WHO chief warns against talk of 'endgame' in COVID-19 pandemic
The World Health Organization's director-general on Monday warned that conditions remain ideal for more coronavirus variants to emerge and it's dangerous to assume Omicron is the last one or that "we are in the endgame," The Associated Press reported.
But Tedros Adhanom Ghebreyesus said the acute phase of the pandemic could still end this year if some key targets are met.
Tedros laid out an array of achievements and concerns in global health over issues like reducing tobacco use, fighting resistance to anti-microbial treatments, and risks of climate change on human health. But he said "ending the acute phase of the pandemic must remain our collective priority."
"There are different scenarios for how the pandemic could play out and how the acute phase could end.
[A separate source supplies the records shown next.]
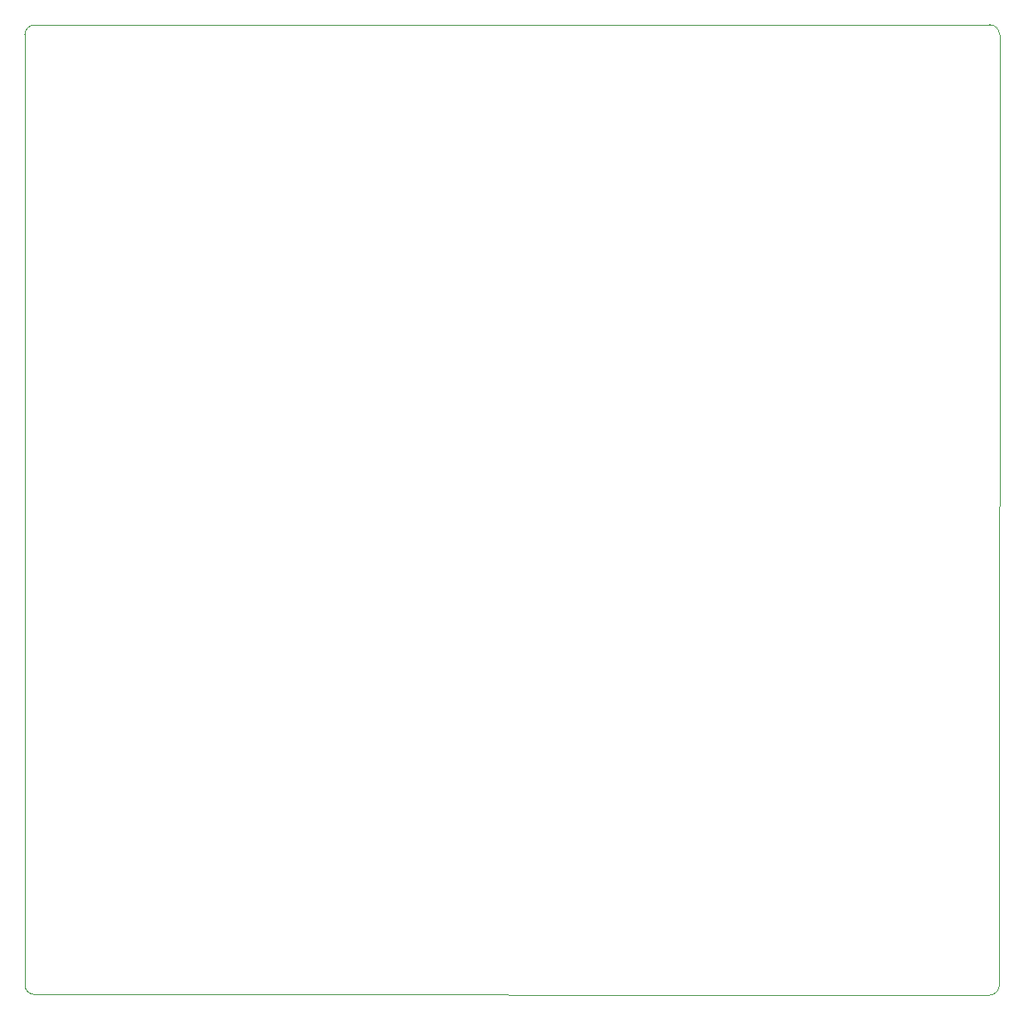
<source format=gbr>
%TF.GenerationSoftware,KiCad,Pcbnew,(7.0.0)*%
%TF.CreationDate,2023-04-03T15:53:06+02:00*%
%TF.ProjectId,HAT,4841542e-6b69-4636-9164-5f7063625858,rev?*%
%TF.SameCoordinates,Original*%
%TF.FileFunction,Profile,NP*%
%FSLAX46Y46*%
G04 Gerber Fmt 4.6, Leading zero omitted, Abs format (unit mm)*
G04 Created by KiCad (PCBNEW (7.0.0)) date 2023-04-03 15:53:06*
%MOMM*%
%LPD*%
G01*
G04 APERTURE LIST*
%TA.AperFunction,Profile*%
%ADD10C,0.100000*%
%TD*%
G04 APERTURE END LIST*
D10*
X96443758Y-144754601D02*
G75*
G03*
X97399265Y-145693737I964242J25401D01*
G01*
X194666600Y-145775512D02*
G75*
G03*
X195707000Y-144780000I0J1041412D01*
G01*
X97409000Y-46887353D02*
G75*
G03*
X96443801Y-47842944I0J-965247D01*
G01*
X97409000Y-46887396D02*
X194705613Y-46837601D01*
X96443801Y-144754600D02*
X96443801Y-47842944D01*
X97399265Y-145693738D02*
X194666600Y-145775524D01*
X195725586Y-47867228D02*
X195707000Y-144780000D01*
X195725544Y-47867228D02*
G75*
G03*
X194705613Y-46837602I-1029644J28D01*
G01*
M02*

</source>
But it's dangerous to assume that Omicron will be the last variant or that we are in the endgame," Tedros told the start of a WHO executive board meeting this week. "On the contrary, globally, the conditions are ideal for more variants to emerge."
But he insisted that "we can end COVID-19 as a global health emergency, and we can do it this year," by reaching goals like WHO's target to vaccinate 70% of the population of each country by the middle of this year, with a focus on people who are at the highest risk of COVID-19, and improving testing and sequencing rates to track the virus and its emerging variants more closely.